I am running using intel Fortran compiler version 11.1 release 6 and the accomanying release of mkl. I have an array of around two million elements, which I want to raise to the ".23" power. When I use the "**" syntax my program is running in about half the time as when I use usiethe vdpow function from the VML library. Does anyone have ideas of how I can speed up the evaluation time in VML.
Pleaseensure you use vdPowx (vs. vdPow). Powx is intended for raising vector elements to a constant power (0.23 in your case). That should significantly reduce both memory footprint and pressure on the memory subsystem.
I think high pressure on the memory subsystem is the main reason why you see worse performance. There was good suggestion to segment input/output vectors in chunks to ensure results fit into the cache. (Using chunks of a few thousand elements should be fine).
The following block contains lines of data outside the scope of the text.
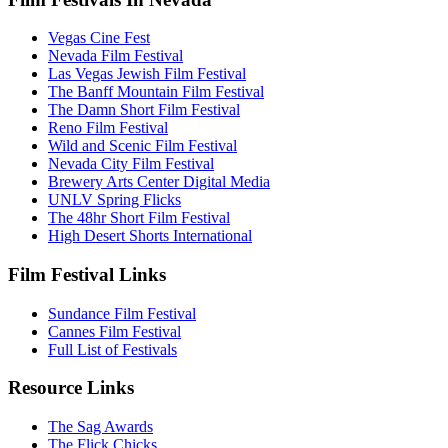
Vegas Cine Fest
Nevada Film Festival
Las Vegas Jewish Film Festival
The Banff Mountain Film Festival
The Damn Short Film Festival
Reno Film Festival
Wild and Scenic Film Festival
Nevada City Film Festival
Brewery Arts Center Digital Media
UNLV Spring Flicks
The 48hr Short Film Festival
High Desert Shorts International
Film Festival Links
Sundance Film Festival
Cannes Film Festival
Full List of Festivals
Resource Links
The Sag Awards
The Flick Chicks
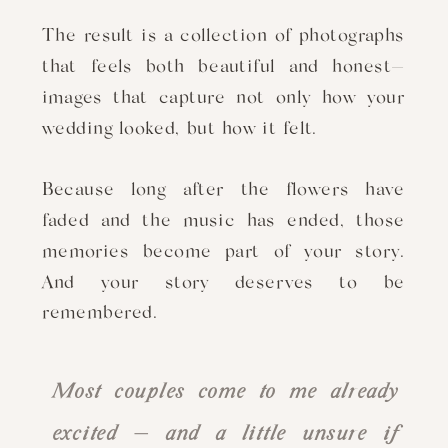
The result is a collection of photographs
that feels both beautiful and honest—
images that capture not only how your
wedding looked, but how it felt.
Because long after the flowers have
faded and the music has ended, those
memories become part of your story.
And your story deserves to be
remembered.
Most couples come to me already
excited — and a little unsure if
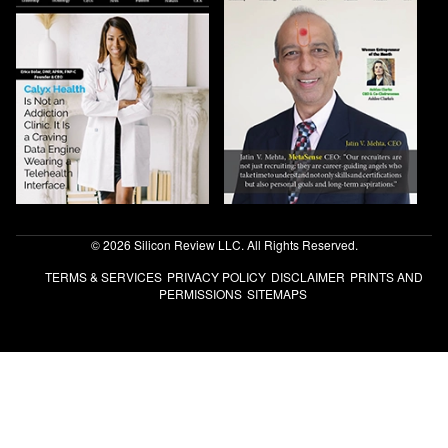
© 2026 Silicon Review LLC. All Rights Reserved.
TERMS & SERVICES
PRIVACY POLICY
DISCLAIMER
PRINTS AND
PERMISSIONS
SITEMAPS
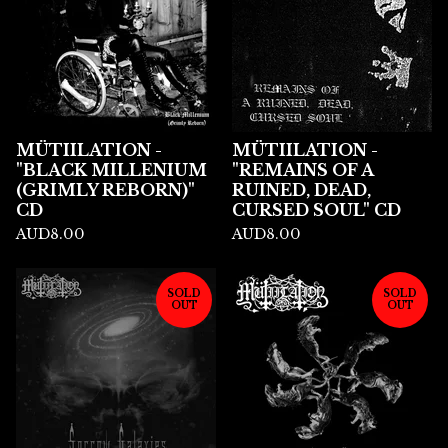
MÜTIILATION -
MÜTIILATION -
"BLACK MILLENIUM
"REMAINS OF A
(GRIMLY REBORN)"
RUINED, DEAD,
CD
CURSED SOUL" CD
AUD
8.00
AUD
8.00
SOLD
SOLD
OUT
OUT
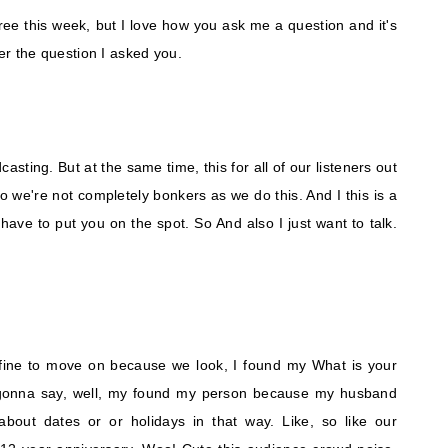
hree this week, but I love how you ask me a question and it's
wer the question I asked you.
odcasting. But at the same time, this for all of our listeners out
o we're not completely bonkers as we do this. And I this is a
 have to put you on the spot. So And also I just want to talk.
lly fine to move on because we look, I found my What is your
s gonna say, well, my found my person because my husband
about dates or or holidays in that way. Like, so like our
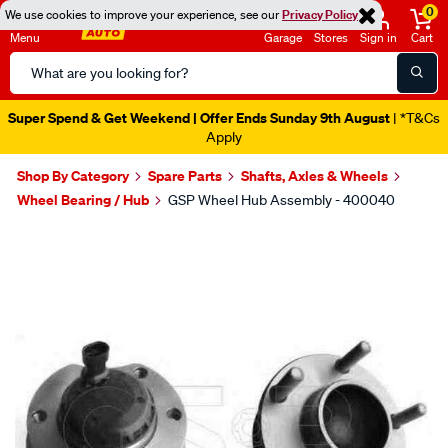
0
We use cookies to improve your experience, see our
Privacy Policy
Menu
Garage
Stores
Sign in
Cart
Search
Catalog
Super Spend & Get Weekend | Offer Ends Sunday 9th August
| *T&Cs
Apply
Shop By Category
Spare Parts
Shafts, Axles & Wheels
Wheel Bearing / Hub
GSP Wheel Hub Assembly - 400040
Images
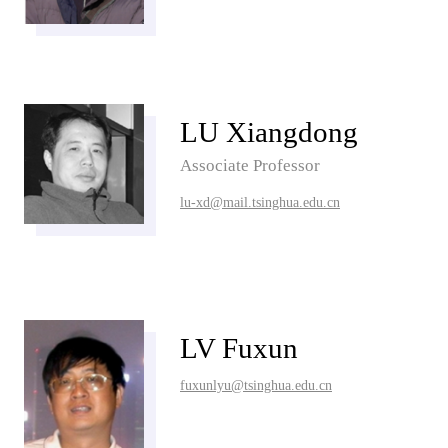
LU Xiangdong
Associate Professor
lu-xd@mail.tsinghua.edu.cn
LV Fuxun
fuxunlyu@tsinghua.edu.cn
Default math library accuracy in the compiler is equivalent to MKL VML_LA. If you use vdPowx and VML_LA plus vector blocking then I would expect the MKL VML performanceis at least on par with what you see in Fortran.
I ran some tests using gprof. When I use vml, a huge amount of processor time is used by the function powc_scalar, while when I use svml, that function is not run at all. (Running that function basically accounts for the difference in run time). If anyone has suggestions about what that function is and why it is taking so much time, I would appreciate it.
I now see where such adifference may come from. Having powc_scalar in the hotspot suggests that you probably evaluate the power functionon very large arguments. Is that the case?
Relatively recent optimizations in MKL VML and Fortran compiler SVML were to improve power function performance on typical arguments (not very large) at the cost of performance on large arguments. In earlier versions of MKL and Fortran compiler (including 11.1) very large arguments performed better but at cost of slower performance on reasonable arguments. So if you're using relatively new MKL and old Fortran compiler that may be an explanation.
Assuming that I'm correct with this hypoethtis,areal question is whether your test case arguments for power function represent some real life workload or it is just a synthetic test case. Can you please clarify a bit?
For archival purposes I am using an Core i7 860 processor.